SGA urges calendar changes

By on February 12, 2008

BOWERS
Chris Lee
BOWERS

A Student Government Association proposal that would grant students a preparatory week before finals was debated Monday at the Education Affairs Committee meeting.

The proposal asks the University to designate the seven days before final examinations as a period during which no mandatory tests or assignments may be scheduled for completion.

The current University policy states that no tests or assignments be given within one day of final exams.

SGA President Katy Bowers cited the policies of institutions such as the University of Texas and the University of California at Berkeley, where such an amendment has been approved.

“We’re not trying to have a reading week,” Bowers said.

“You’d be going to classes during the day, but at night you wouldn’t have the burden of extra work.”

The committee debated the proposal for more than 30 minutes.

Dissenting committee members said the proposal seemed to discount academic rigor by giving students more time to study material they should have studied during the semester.

If the proposal is sent to the University Council floor, questions of how it would be implemented and enforced will remain, said Denise Mewborn, the committee chair and academic department head for mathematics and science education.

“If you have 300 faculty, you’re going to have at least 100 different ways of conceptualizing a course,” Mewborn said.

“Am I supposed to go through the syllabi and call in faculty who have assignments due during the final week?”

Mewborn suggested the SGA further “tweak” certain aspects of the proposal, including SGA’s provision that registered student organizations be banned from holding mandatory meetings or events during preparatory week unless they were deemed “stress-relieving activities.”

Regardless of its fate, Mewborn said the resolution would raise awareness amongst students about University final exam policies already in place.

Also discussed during the meeting were amendments to the proposed 2009-2010 academic calendar.

Bowers proposed the date for Maymester withdrawal be pushed three days later to afford instructors ample time to grade and distribute midterms to students.

The committee unanimously voted to send the calendar to the University Council Executive Committee with Bowers’ amendment. The executive committee must approve the calendar.

If approved, the calendar will be sent to the University Council to approve in its meeting.

The new calendar extends the Fall semester midpoint withdrawal period two weeks to Oct. 22.
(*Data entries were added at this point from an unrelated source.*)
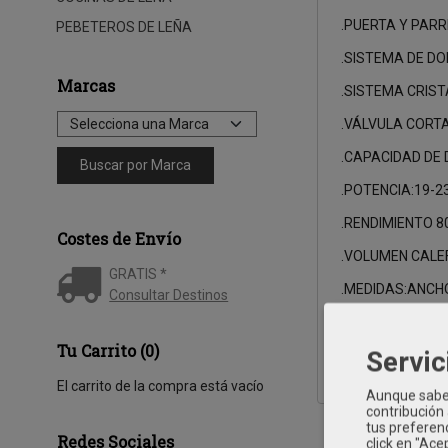
.PUERTA Y PARRI
PEBETEROS DE LEÑA
.SISTEMA DE D
Marcas
.SISTEMA CRISTA
.VÁLVULA CORTA
.CAPACIDAD DE 
.POTENCIA:19-23
.RENDIMIENTO 80
Costes de Envío
.VOLUMEN CALE
GRATIS *
.MEDIDAS:ANCH
Consultar Destinos
.DIÁMETRO SAL
Tu Carrito (0)
Servic
.
El carrito de la compra está vacío
Aunque sabem
contribución
tus preferenc
Redes Sociales
click en "Ac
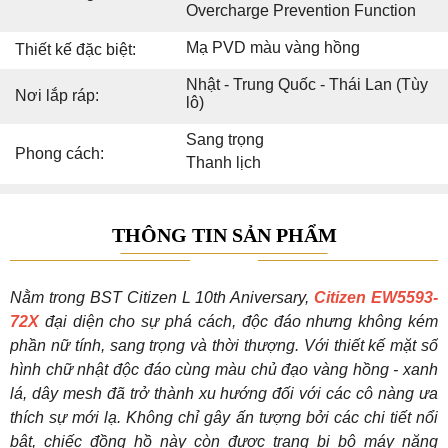
Overcharge Prevention Function
Mạ PVD màu vàng hồng
Thiết kế đặc biệt:
Nhật - Trung Quốc - Thái Lan (Tùy
Nơi lắp ráp:
lô)
Sang trọng
Phong cách:
Thanh lịch
THÔNG TIN SẢN PHẨM
Nằm trong BST Citizen L 10th Aniversary,
Citizen EW5593-
72X
đại diện cho sự phá cách, độc đáo nhưng không kém
phần nữ tính, sang trọng và thời thượng. Với thiết kế mặt số
hình chữ nhật độc đáo cùng màu chủ đạo vàng hồng - xanh
lá, dây mesh đã trở thành xu hướng đối với các cô nàng ưa
thích sự mới lạ. Không chỉ gây ấn tượng bởi các chi tiết nổi
bật, chiếc đồng hồ này còn được trang bị bộ máy năng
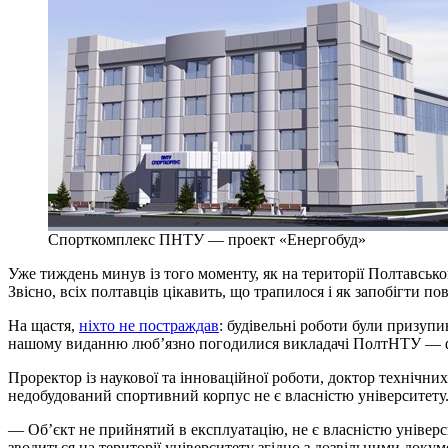
Спорткомплекс ПНТУ — проект «Енергобуд»
Уже тиждень минув із того моменту, як на території Полтавськ
Звісно, всіх полтавців цікавить, що трапилося і як запобігти п
На щастя,
ніхто не постраждав
: будівельні роботи були призупи
нашому виданню люб’язно погодилися викладачі ПолтНТУ — фах
Проректор із наукової та інноваційної роботи, доктор технічни
недобудований спортивний корпус не є власністю університету
— Об’єкт не прийнятий в експлуатацію, не є власністю універс
зводиться на території університету згідно з дозвільними доку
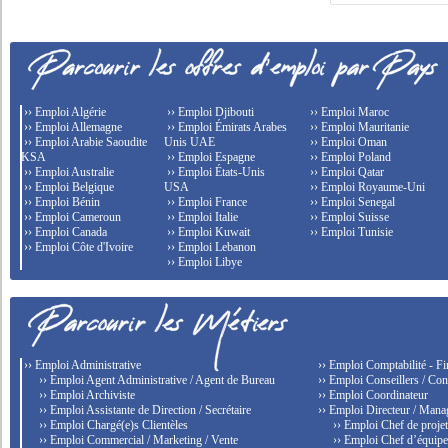
›› Emploi Algérie
›› Emploi Djibouti
›› Emploi Maroc
›› Emploi Allemagne
›› Emploi Émirats Arabes
›› Emploi Mauritanie
›› Emploi Arabie Saoudite
Unis UAE
›› Emploi Oman
KSA
›› Emploi Espagne
›› Emploi Poland
›› Emploi Australie
›› Emploi États-Unis
›› Emploi Qatar
›› Emploi Belgique
USA
›› Emploi Royaume-Uni
›› Emploi Bénin
›› Emploi France
›› Emploi Senegal
›› Emploi Cameroun
›› Emploi Italie
›› Emploi Suisse
›› Emploi Canada
›› Emploi Kuwait
›› Emploi Tunisie
›› Emploi Côte d'Ivoire
›› Emploi Lebanon
›› Emploi Libye
›› Emploi Administrative
›› Emploi Comptabilité - F
›› Emploi Agent Administrative / Agent de Bureau
›› Emploi Conseillers / Con
›› Emploi Archiviste
›› Emploi Coordinateur
›› Emploi Assistante de Direction / Secrétaire
›› Emploi Directeur / Mana
›› Emploi Chargé(e)s Clientèles
›› Emploi Chef de proje
›› Emploi Commercial / Marketing / Vente
›› Emploi Chef d’équip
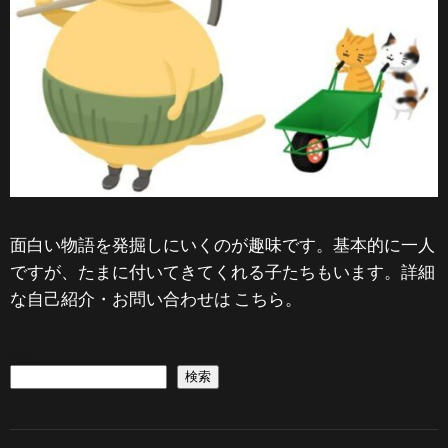
面白い物語を発掘しにいくのが趣味です。基本的に一人
ですが、たまに付いてきてくれる子たちもいます。詳細
な自己紹介・お問い合わせは
こちら
。
検索
検索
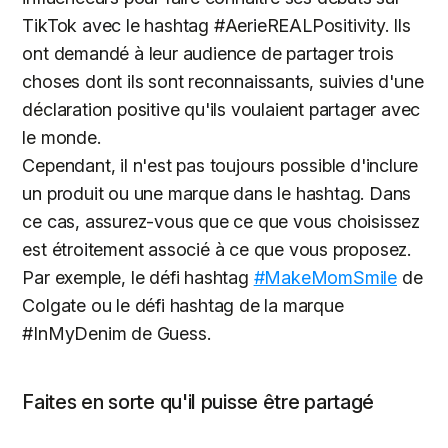
TikTok avec le hashtag #AerieREALPositivity. Ils
ont demandé à leur audience de partager trois
choses dont ils sont reconnaissants, suivies d'une
déclaration positive qu'ils voulaient partager avec
le monde.
Cependant, il n'est pas toujours possible d'inclure
un produit ou une marque dans le hashtag. Dans
ce cas, assurez-vous que ce que vous choisissez
est étroitement associé à ce que vous proposez.
Par exemple, le défi hashtag
#MakeMomSmile
de
Colgate ou le défi hashtag de la marque
#InMyDenim de Guess.
Faites en sorte qu'il puisse être partagé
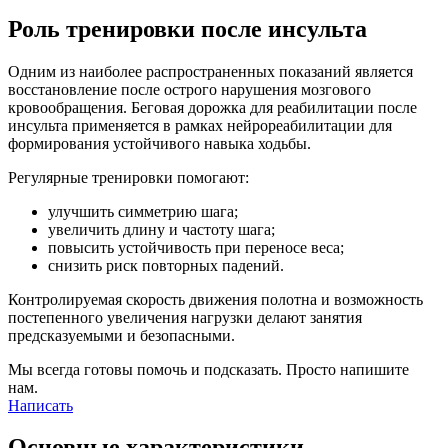
Роль тренировки после инсульта
Одним из наиболее распространенных показаний является
восстановление после острого нарушения мозгового
кровообращения. Беговая дорожка для реабилитации после
инсульта применяется в рамках нейрореабилитации для
формирования устойчивого навыка ходьбы.
Регулярные тренировки помогают:
улучшить симметрию шага;
увеличить длину и частоту шага;
повысить устойчивость при переносе веса;
снизить риск повторных падений.
Контролируемая скорость движения полотна и возможность
постепенного увеличения нагрузки делают занятия
предсказуемыми и безопасными.
Мы всегда готовы помочь и подсказать. Просто напишите
нам.
Написать
Основные характеристики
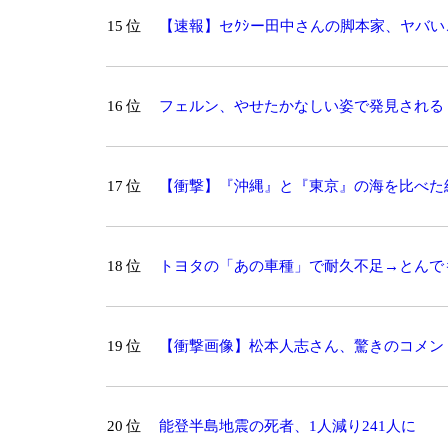
15 位
【速報】セｸｼー田中さんの脚本家、ヤバ
16 位
フェルン、やせたかなしい姿で発見される
17 位
【衝撃】『沖縄』と『東京』の海を比べた結
18 位
トヨタの「あの車種」で耐久不足→とんで
19 位
【衝撃画像】松本人志さん、驚きのコメン
20 位
能登半島地震の死者、1人減り241人に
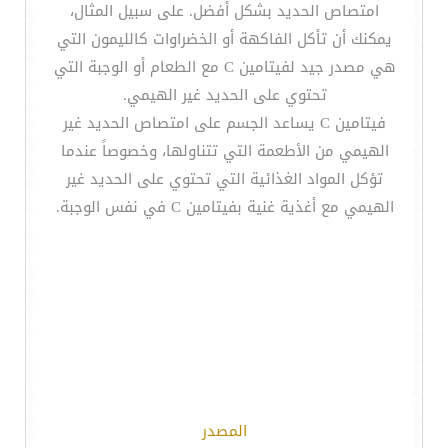
امتصاص الحديد بشكل أفضل. على سبيل المثال،
يمكنك أن تأكل الفاكهة أو الخضراوات كالليمون التي
هي مصدر جيد لفيتامين C مع الطعام أو الوجبة التي
تحتوي على الحديد غير الهيمي.
فيتامين C يساعد الجسم على امتصاص الحديد غير
الهيمي من الأطعمة التي تتناولها، وخصوصاً عندما
تؤكل المواد الغذائية التي تحتوي على الحديد غير
الهيمي مع أغذية غنية بفيتامين C في نفس الوجبة.
المصدر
The committee discussed possible amendments to the University Council’s decision last week to allow students to withdraw from only four courses beginning in Fall 2008. Despite significant opposition from SGA, the council decided to limit the number of course withdrawals. The council also added an “add” day to the drop/add period.

Members said electronic withdrawals took away the human element in the process, leaving students to decide without input from professors or advisers.

Bowers suggested students must receive instructor approval on OASIS before they are able to withdraw from a course.

At the end of the meeting the committee voted to send the proposal to the University Council without amendments.